# Google Voice



## sefirosu (Jul 11, 2011)

Hey guys I'm trying to set up voice but it keeps giving me an error when it tries to verify my number. I'm running Vortex RC1. Anyone have any ideas why this might be happening? Here's a screenshot.

Sent from my DROIDX using RootzWiki Forums


----------



## anderbutter (Sep 30, 2011)

try activating your phone, *228, option #2. hope this works


----------



## sefirosu (Jul 11, 2011)

No luck. Anyone else have any ideas?


----------



## runnirr (Aug 27, 2011)

Clear app data for goggles voice and try again.

I've never had problems, but I don't use vortex.


----------



## WaVeS (Oct 17, 2011)

I had this issue with an inactivated phone try option one (*228 + 1). If that doesn't work I'd try updating the rom.

What number are you using? One Google gave you or did you activate your number with Google?


----------



## sefirosu (Jul 11, 2011)

WaVeS said:


> I had this issue with an inactivated phone try option one (*228 + 1). If that doesn't work I'd try updating the rom.
> 
> What number are you using? One Google gave you or did you activate your number with Google?


Google never gave me a number. I'm assuming it's trying to use mine. I just downloaded the app from the market and I'm trying to get it to work.


----------



## marleyinoc (Oct 10, 2011)

sefirosu said:


> Google never gave me a number. I'm assuming it's trying to use mine. I just downloaded the app from the market and I'm trying to get it to work.

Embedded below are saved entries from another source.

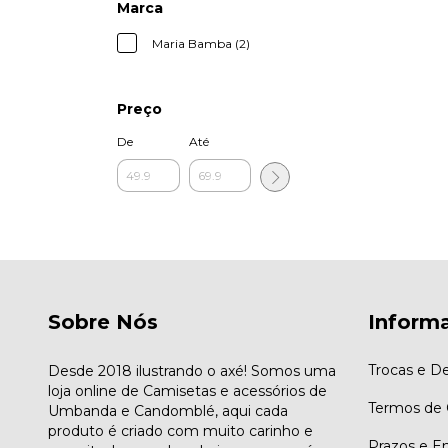
Marca
Maria Bamba (2)
Preço
De
Até
Sobre Nós
Inform
Trocas e D
Desde 2018 ilustrando o axé! Somos uma
loja online de Camisetas e acessórios de
Termos de
Umbanda e Candomblé, aqui cada
produto é criado com muito carinho e
Prazos e E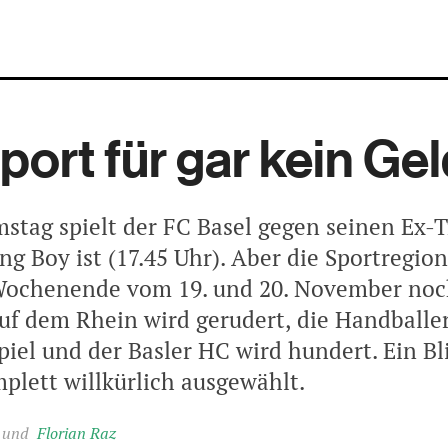
Sport für gar kein Ge
stag spielt der FC Basel gegen seinen Ex-T
g Boy ist (17.45 Uhr). Aber die Sportregion
Wochenende vom 19. und 20. November noc
Auf dem Rhein wird gerudert, die Handball
iel und der Basler HC wird hundert. Ein Bli
mplett willkürlich ausgewählt.
Florian Raz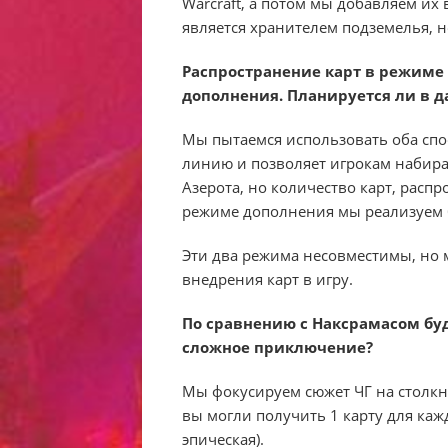
Warcraft, а потом мы добавляем их 
является хранителем подземелья, но 
Распространение карт в режиме
дополнения. Планируется ли в д
Мы пытаемся использовать оба спо
линию и позволяет игрокам набира
Азерота, но количество карт, расп
режиме дополнения мы реализуем б
Эти два режима несовместимы, но
внедрения карт в игру.
По сравнению с Наксрамасом буде
сложное приключение?
Мы фокусируем сюжет ЧГ на столкн
вы могли получить 1 карту для кажд
эпическая).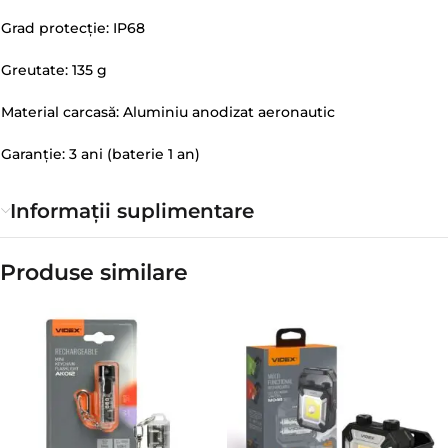
Grad protecție: IP68
Greutate: 135 g
Material carcasă: Aluminiu anodizat aeronautic
Garanție: 3 ani (baterie 1 an)
Informații suplimentare
Produse similare​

go to website on pc if can't on phone and get google voice number.. then find help on how to setup for carrier.

when all is said and done voice will still "fail" to *auto* setup but it's been my experience it still works for alternative visual vmail ... i set rings to none or auto vmail or something like that and so there isn't drastic delay some complain about--but i don't worry with using google voice # for anything.. just use the voicemail.


----------